XFCE, while it doesn't have all the fancy animations and such it is incredibly customizable while still being super light weight.

[–] [email protected] 2 points 2 years ago

Xfce, didn't try KDE yet, using gnome currently.

[–] [email protected] 2 points 2 years ago

I have been using cinnamon for many years. For the last 2 y it is xfce for me.

Simple, reliable and stable, low in resources, does the work well.

[–] [email protected] 2 points 2 years ago

Kde for the win!

[–] [email protected] 2 points 2 years ago

Pop_OS underneath with Regolith (basically a pre-configured i3) on top.

[–] [email protected] 2 points 2 years ago

My very first WM was Blackbox, back in 2000, and I imprinted on it like a baby duck, so today I still mostly use Fluxbox. It's abandoned and unmaintained, but still works (for now). It's very minimalist and lightweight. When it finally dies completely I guess I'll finally learn how to use a tiling WM.

(I use Gnome on a laptop with a HiDPI screen, because that was too annoying to configure correctly on Fluxbox. It's... fine. I added a bunch of customisations and it mostly stays out of my way, which is what I want in an environment.)

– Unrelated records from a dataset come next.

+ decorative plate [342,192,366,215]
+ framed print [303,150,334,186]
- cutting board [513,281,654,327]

No matter what WM/DE I use, I always add a dropdown / "quakelike" terminal application -- I previously used Yakuake, but switched to Guake. It uses a hotkey to show / hide a terminal (and you can use multiple tabs, and multiplexers inside the tabs). I can't live without this, and I highly recommend it if you often find yourself hunting around for your terminal window.

[–] [email protected] 2 points 2 years ago

I personally like Mate, especially with i3 as the window manager.

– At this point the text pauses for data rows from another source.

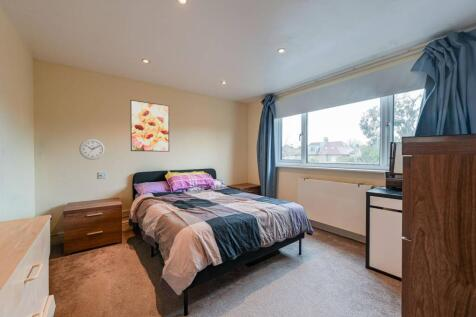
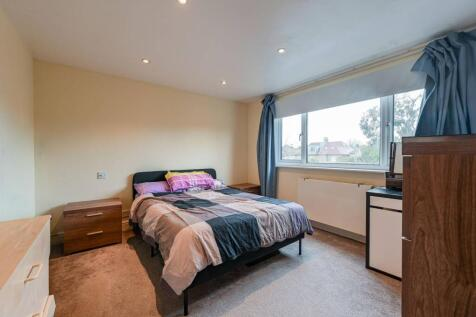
- wall clock [78,138,106,161]
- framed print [129,99,170,153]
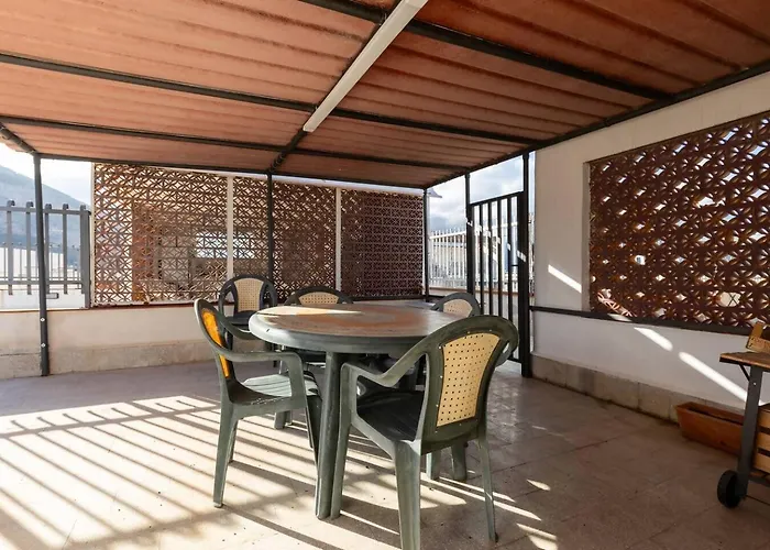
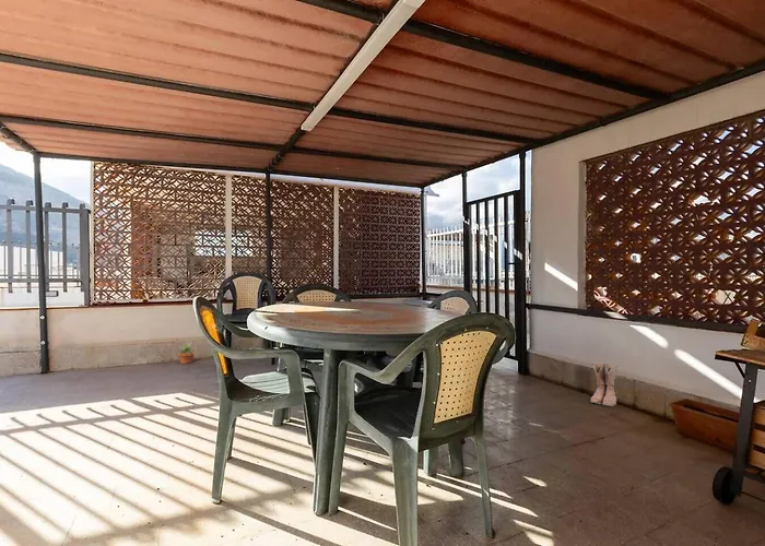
+ potted plant [176,343,199,365]
+ boots [589,361,619,407]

[–] [email protected] 2 points 2 years ago

Been a gnome guy for the past ~13 years with a bit of unity thrown in back when it was relevant! I've tried to love KDE repeatedly over the years but it's never quite clicked with me - the customisation is great, but using it just feels kinda wrong personally!

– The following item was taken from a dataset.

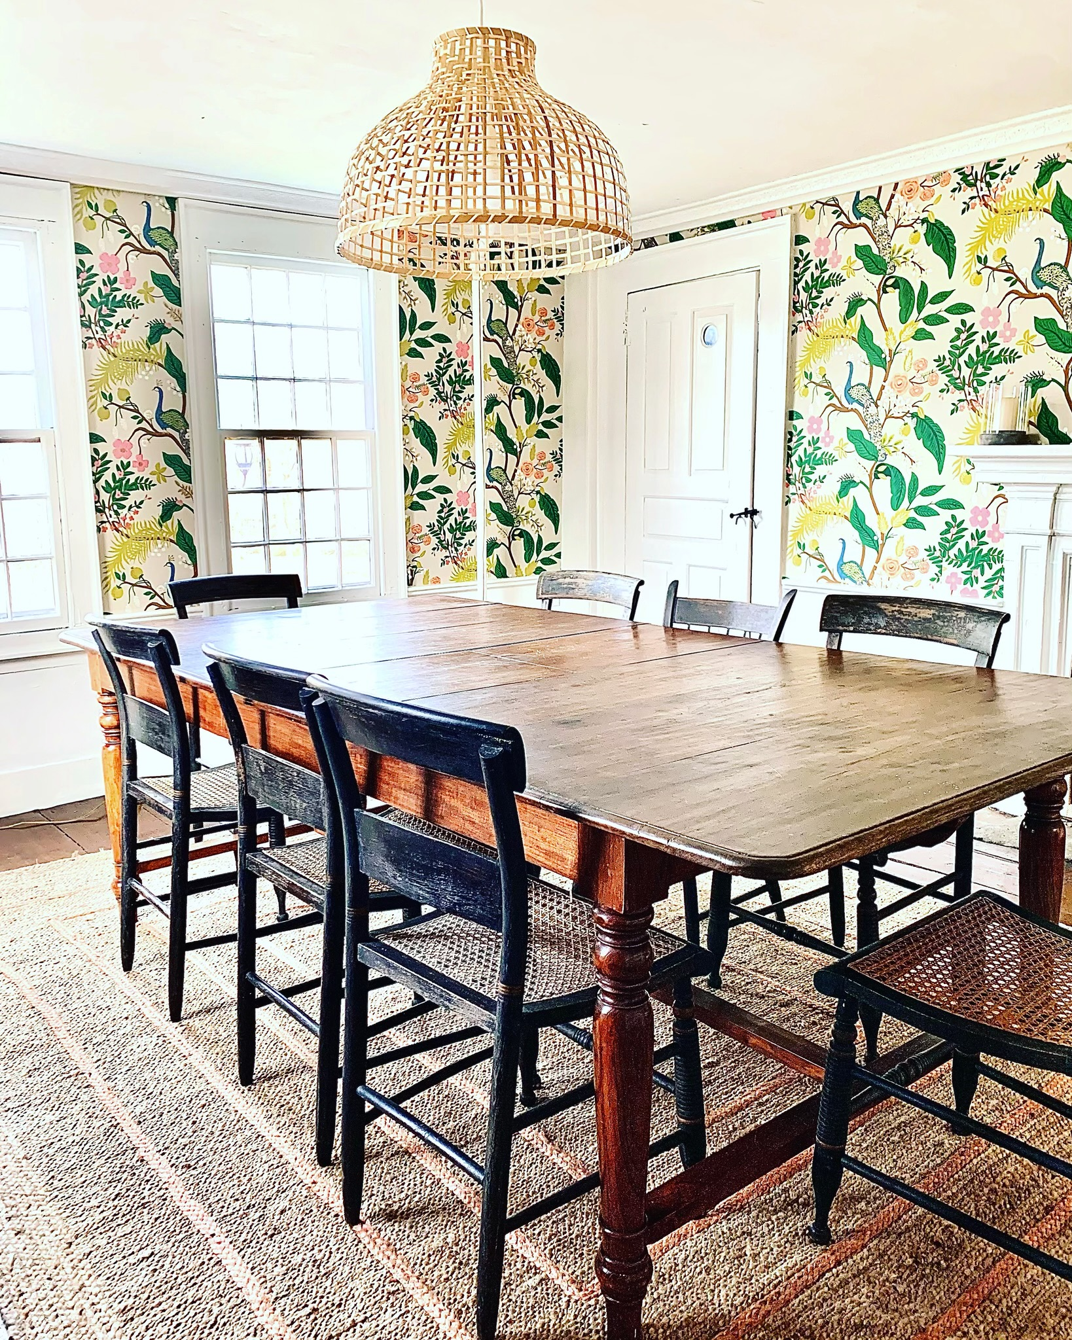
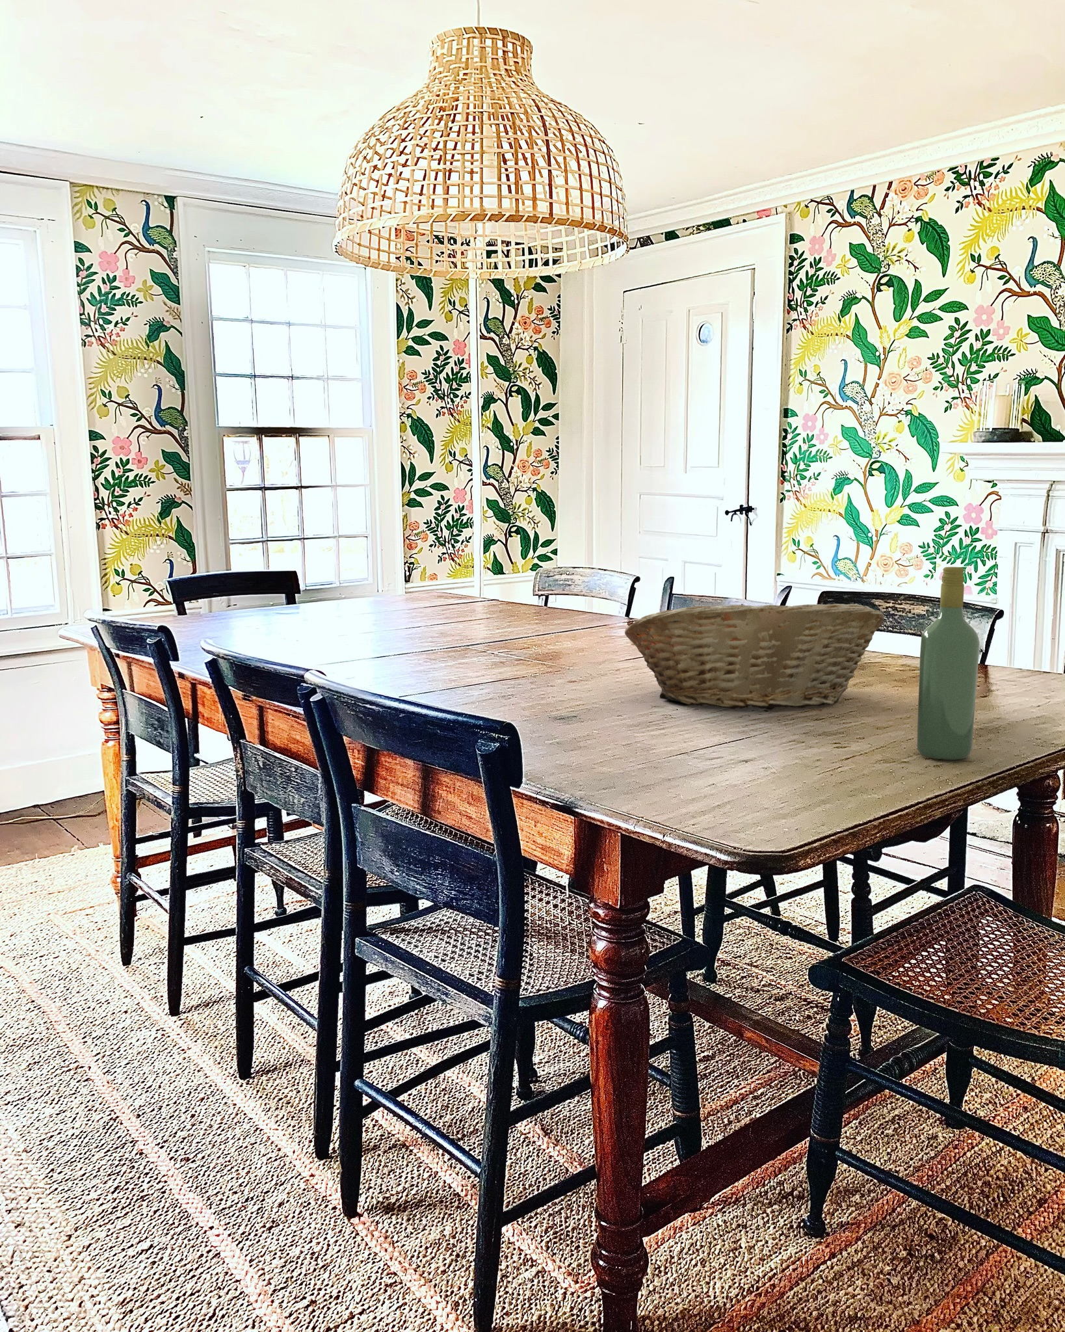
+ fruit basket [624,602,885,710]
+ wine bottle [916,567,980,760]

[–] [email protected] 2 points 2 years ago

Enlightenment

[–] [email protected] 2 points 2 years ago

For me efficiency and less eye strain is important. I want my eyes to be at the center of the screen for the majority of my session. Gnome is my goto for that reason but any tiling windows manager would do as welll.

KDE and the windows start bar lookalikes constantly have your eyes going to the corner or sides to open and find apps.